The idea, implicit in the IMF austerity demands, that grandmother's $160-a-month pension is the cause of Ukraine's fiscal shortfall, is absurd. The interim Ukrainian government estimates Yanukovych's inner circle moved as much as $70 billion overseas in three years -- far more than Ukraine now needs from the IMF to keep the economy afloat. Average Ukrainians are well aware that despite a change in government, the oligarchs enriched through scam privatization deals and access to government coffers are still close to many politicians now in power. People in Ukraine are prepared to accept some shared suffering to help fix the economy, but the financial community must show it will not negotiate with the thieves to tax the victims.

Austerity may push many Ukrainian workers into a false choice between East and West, a return to foreign domination or deepening impoverishment. In the Donbas, a Russian-speaking coal-mining region, one source of support for the new government is the independent miners' trade union. The miners' president, Mikhailo Volynets, is a member of the Euromaidan Coordinating Council. In November, he said, "I have 270,000 members, most of them in the east. How can I agree they will have to pay more for their heating, right before winter, and their wages will be frozen? The fact is we support the EU deal because we know that Ukraine needs democracy, and integration with Europe is our best hope. But the IMF needs to work with us on reforms that do not target average working Ukrainians."

The new Ukrainian government has a small window of time to make critical economic choices. The path it chooses could support development of a more just society, protect the poor and reinforce the local and authentic optimism of the protest movement that toppled Yanukovych.

The current administration has already announced that consumer utility prices will increase by 50 percent May 1. It says it will provide some unspecified protections to vulnerable citizens, but much clearer action is needed to show people they will not be expected to pay for decades of corruption from their already meager resources.

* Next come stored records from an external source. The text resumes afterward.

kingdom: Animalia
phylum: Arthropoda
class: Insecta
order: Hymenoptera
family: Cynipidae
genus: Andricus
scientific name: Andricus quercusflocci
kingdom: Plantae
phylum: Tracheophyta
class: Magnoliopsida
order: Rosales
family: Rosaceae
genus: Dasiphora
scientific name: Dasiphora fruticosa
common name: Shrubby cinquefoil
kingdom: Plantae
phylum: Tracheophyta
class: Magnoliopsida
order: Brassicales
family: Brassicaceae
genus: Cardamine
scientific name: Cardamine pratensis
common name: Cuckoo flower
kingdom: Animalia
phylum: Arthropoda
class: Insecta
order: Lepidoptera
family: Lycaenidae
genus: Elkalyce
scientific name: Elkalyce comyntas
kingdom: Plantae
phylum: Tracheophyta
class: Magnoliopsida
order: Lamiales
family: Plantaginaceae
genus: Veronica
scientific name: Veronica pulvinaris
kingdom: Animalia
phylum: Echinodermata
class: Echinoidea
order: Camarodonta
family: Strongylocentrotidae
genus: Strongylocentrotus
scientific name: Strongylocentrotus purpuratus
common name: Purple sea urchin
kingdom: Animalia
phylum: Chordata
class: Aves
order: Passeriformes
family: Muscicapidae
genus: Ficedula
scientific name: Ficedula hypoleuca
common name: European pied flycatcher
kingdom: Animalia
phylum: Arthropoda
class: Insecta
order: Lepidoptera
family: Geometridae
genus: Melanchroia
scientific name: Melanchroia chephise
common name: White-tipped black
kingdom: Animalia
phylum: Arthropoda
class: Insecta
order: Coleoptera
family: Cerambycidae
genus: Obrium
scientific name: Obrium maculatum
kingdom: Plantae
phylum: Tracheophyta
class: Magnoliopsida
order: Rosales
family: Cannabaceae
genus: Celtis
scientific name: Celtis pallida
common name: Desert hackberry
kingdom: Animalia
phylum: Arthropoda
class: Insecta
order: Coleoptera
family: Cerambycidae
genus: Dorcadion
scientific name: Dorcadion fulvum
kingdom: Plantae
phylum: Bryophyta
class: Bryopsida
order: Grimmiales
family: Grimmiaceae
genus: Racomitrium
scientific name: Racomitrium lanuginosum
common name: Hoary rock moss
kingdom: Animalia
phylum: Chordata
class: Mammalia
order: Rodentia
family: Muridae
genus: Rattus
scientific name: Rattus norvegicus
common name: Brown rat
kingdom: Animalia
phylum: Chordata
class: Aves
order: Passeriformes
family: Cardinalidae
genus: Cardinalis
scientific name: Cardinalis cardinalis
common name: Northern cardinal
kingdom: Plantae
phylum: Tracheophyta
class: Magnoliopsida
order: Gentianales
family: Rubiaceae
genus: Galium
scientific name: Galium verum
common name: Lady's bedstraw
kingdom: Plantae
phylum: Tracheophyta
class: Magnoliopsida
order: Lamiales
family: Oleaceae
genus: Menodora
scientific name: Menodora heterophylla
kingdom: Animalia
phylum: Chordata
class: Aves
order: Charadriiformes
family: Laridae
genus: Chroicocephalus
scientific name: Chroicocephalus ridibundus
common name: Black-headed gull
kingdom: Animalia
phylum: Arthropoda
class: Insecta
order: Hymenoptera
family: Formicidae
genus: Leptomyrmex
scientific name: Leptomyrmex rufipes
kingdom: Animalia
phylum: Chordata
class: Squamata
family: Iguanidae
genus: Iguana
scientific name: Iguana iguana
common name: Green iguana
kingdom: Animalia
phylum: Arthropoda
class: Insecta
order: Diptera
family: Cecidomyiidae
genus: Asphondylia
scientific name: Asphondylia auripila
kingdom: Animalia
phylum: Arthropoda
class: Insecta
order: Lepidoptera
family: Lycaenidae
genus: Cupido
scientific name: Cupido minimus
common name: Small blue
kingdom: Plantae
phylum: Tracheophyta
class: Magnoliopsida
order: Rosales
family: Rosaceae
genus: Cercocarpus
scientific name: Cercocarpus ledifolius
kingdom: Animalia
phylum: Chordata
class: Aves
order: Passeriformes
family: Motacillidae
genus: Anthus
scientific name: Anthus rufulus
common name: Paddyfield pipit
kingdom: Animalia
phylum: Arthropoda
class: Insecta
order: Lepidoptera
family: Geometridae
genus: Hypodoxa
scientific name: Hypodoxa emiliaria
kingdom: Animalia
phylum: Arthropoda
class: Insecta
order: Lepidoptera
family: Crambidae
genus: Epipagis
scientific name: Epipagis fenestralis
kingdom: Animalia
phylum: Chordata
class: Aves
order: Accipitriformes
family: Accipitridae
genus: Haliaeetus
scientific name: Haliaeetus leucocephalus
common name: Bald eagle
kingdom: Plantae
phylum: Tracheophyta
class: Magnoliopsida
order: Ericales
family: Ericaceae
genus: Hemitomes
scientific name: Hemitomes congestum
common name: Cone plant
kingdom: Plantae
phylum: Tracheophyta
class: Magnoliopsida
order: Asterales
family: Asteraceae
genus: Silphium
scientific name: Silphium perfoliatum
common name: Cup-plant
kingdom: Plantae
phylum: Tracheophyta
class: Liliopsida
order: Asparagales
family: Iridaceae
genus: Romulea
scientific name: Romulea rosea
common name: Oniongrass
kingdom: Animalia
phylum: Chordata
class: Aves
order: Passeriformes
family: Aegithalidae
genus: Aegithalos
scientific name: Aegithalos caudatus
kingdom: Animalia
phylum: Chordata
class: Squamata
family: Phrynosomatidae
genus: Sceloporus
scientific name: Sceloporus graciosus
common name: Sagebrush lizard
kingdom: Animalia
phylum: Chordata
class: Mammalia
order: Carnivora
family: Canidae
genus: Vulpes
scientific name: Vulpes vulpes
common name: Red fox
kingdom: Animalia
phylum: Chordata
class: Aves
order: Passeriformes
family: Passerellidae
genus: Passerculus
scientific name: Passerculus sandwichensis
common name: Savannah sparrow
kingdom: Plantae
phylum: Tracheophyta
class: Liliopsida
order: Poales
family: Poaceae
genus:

The timing is ideal for the IMF, EU and United States to clarify that average working families are not the cause of Ukraine's economic disaster and must not bear a disproportionate burden for the recovery. A strong focus on resolving severe wealth inequality would create support for sustained democratic and economic reform. With Ukraine now in desperate need of support, it will clearly be up to the IMF and EU politicians who can most influence aid conditionalities and implementation to support a new course. If reforms worsen the standard of living of average Ukrainians, especially the core of Ukraine's formal economy, the industrial workers of the east, this opportunity may pass. The optimism of the street may go the way it did after 2004, when many of the same politicians now in office came to power during the Orange Revolution and promptly lost the historical moment to infighting and corruption. Ukraine has another chance, but reforms that worsen inequality will risk the moment of democratic possibility and hope for a brighter future.